- Born: Umberto Peña 1937 Havana, Cuba
- Died: June 21, 2023 (aged 85–86) Salamanca, Spain
- Education: Escuela Nacional de Bellas Artes San Alejandro
- Known for: Painting, printmaking, graphic design
- Movement: Cuban modern art

= Umberto Peña =

Umberto Peña (1937 – 21 June 2023) was a Cuban painter, printmaker, and graphic designer whose work encompassed painting, engraving, and graphic design. He played an active role in Cuban cultural institutions during the 1960s and later lived and worked abroad, continuing his artistic practice until his death in Spain.

== Early life and education ==
Umberto Peña was born in Havana, Cuba, in 1937. He studied painting at the Escuela Nacional de Bellas Artes San Alejandro in Havana between 1954 and 1958.

In March 1959, he joined the Asociación de Grabadores de Cuba, beginning his professional engagement with printmaking. In 1960, he received a scholarship to study in Mexico, where he pursued mural painting and Byzantine mosaic techniques at the Escuela de Artes Aplicadas La Ciudadela.

== Career ==
Peña began exhibiting his work publicly in 1959 in Cuba and Mexico. In 1960, he held a solo exhibition at the Centro de Arte Mexicano Contemporáneo in Mexico City and produced the mural woodcut Las dictaduras en América.

After returning to Cuba, Peña worked as a graphic designer for the Department of Propaganda of the Government of Havana and later served as art director of Casa de las Américas, where he was responsible for the graphic design of books, magazines, and institutional publications. His work during this period contributed to the development of Cuban graphic design.

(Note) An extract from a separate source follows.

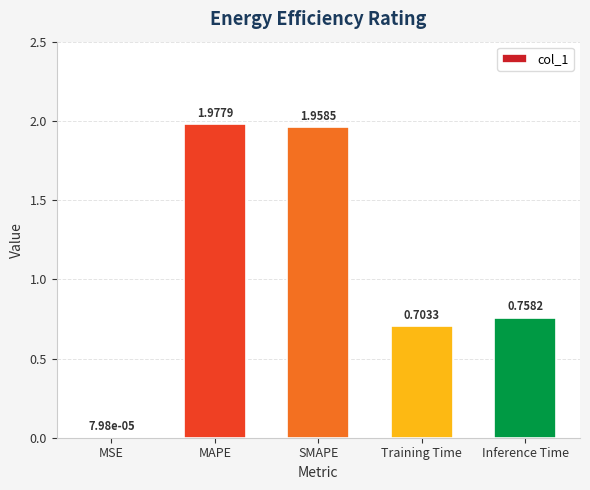

At which label is the value closest to 0?

MSE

Throughout the 1960s, Peña participated in collective exhibitions in Cuba and abroad and received awards for his graphic and printmaking work. His artistic practice included painting, engraving, textile design, and stage design.

Later critical assessments have emphasized the expressive intensity and experimental character of Peña’s work, highlighting his interest in the relationship between visual intelligence, artistic creation, and contemporary cultural questions.

== Later years ==
In later decades, Peña lived outside Cuba, including extended periods in the United States and Spain. In 2012, he presented a solo exhibition in Salamanca titled Acerca de Salamanca: Pinturas y dibujos recientes, marking a renewed public presentation of his personal artistic work.

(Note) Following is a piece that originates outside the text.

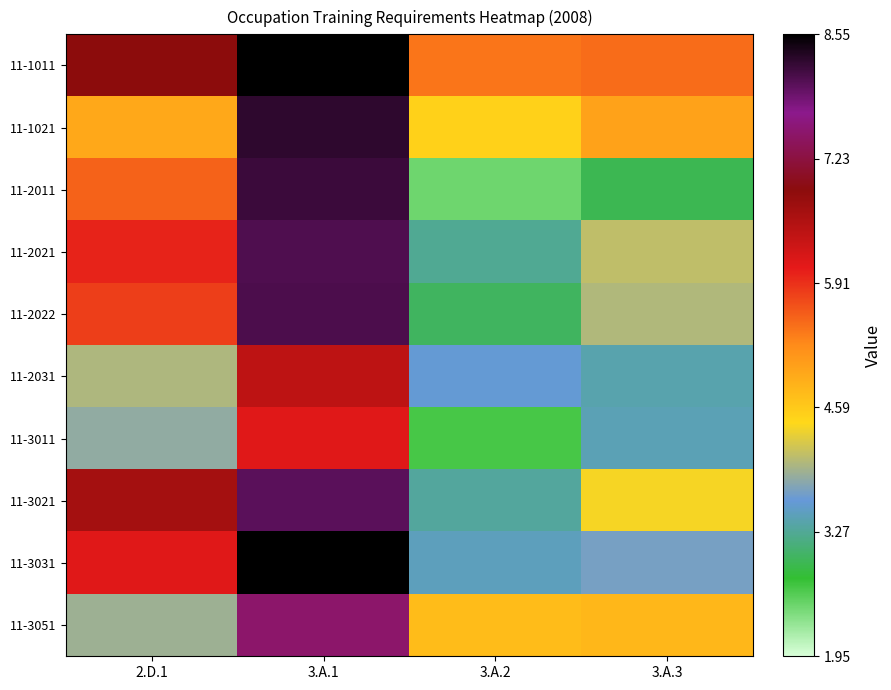

At how many categories does at least one series exceed 3?

4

His work has been represented by galleries specializing in Cuban and Latin American art, including Cernuda Arte, which documents his career and body of work.

Umberto Peña died on 21 June 2023 in Salamanca, Spain, at the age of 85, following an illness.

Peña is regarded as an important figure in Cuban visual culture for his contributions to painting, printmaking, and graphic design, particularly during the cultural transformations of the 1960s. His work continues to be discussed in contemporary critical and curatorial contexts.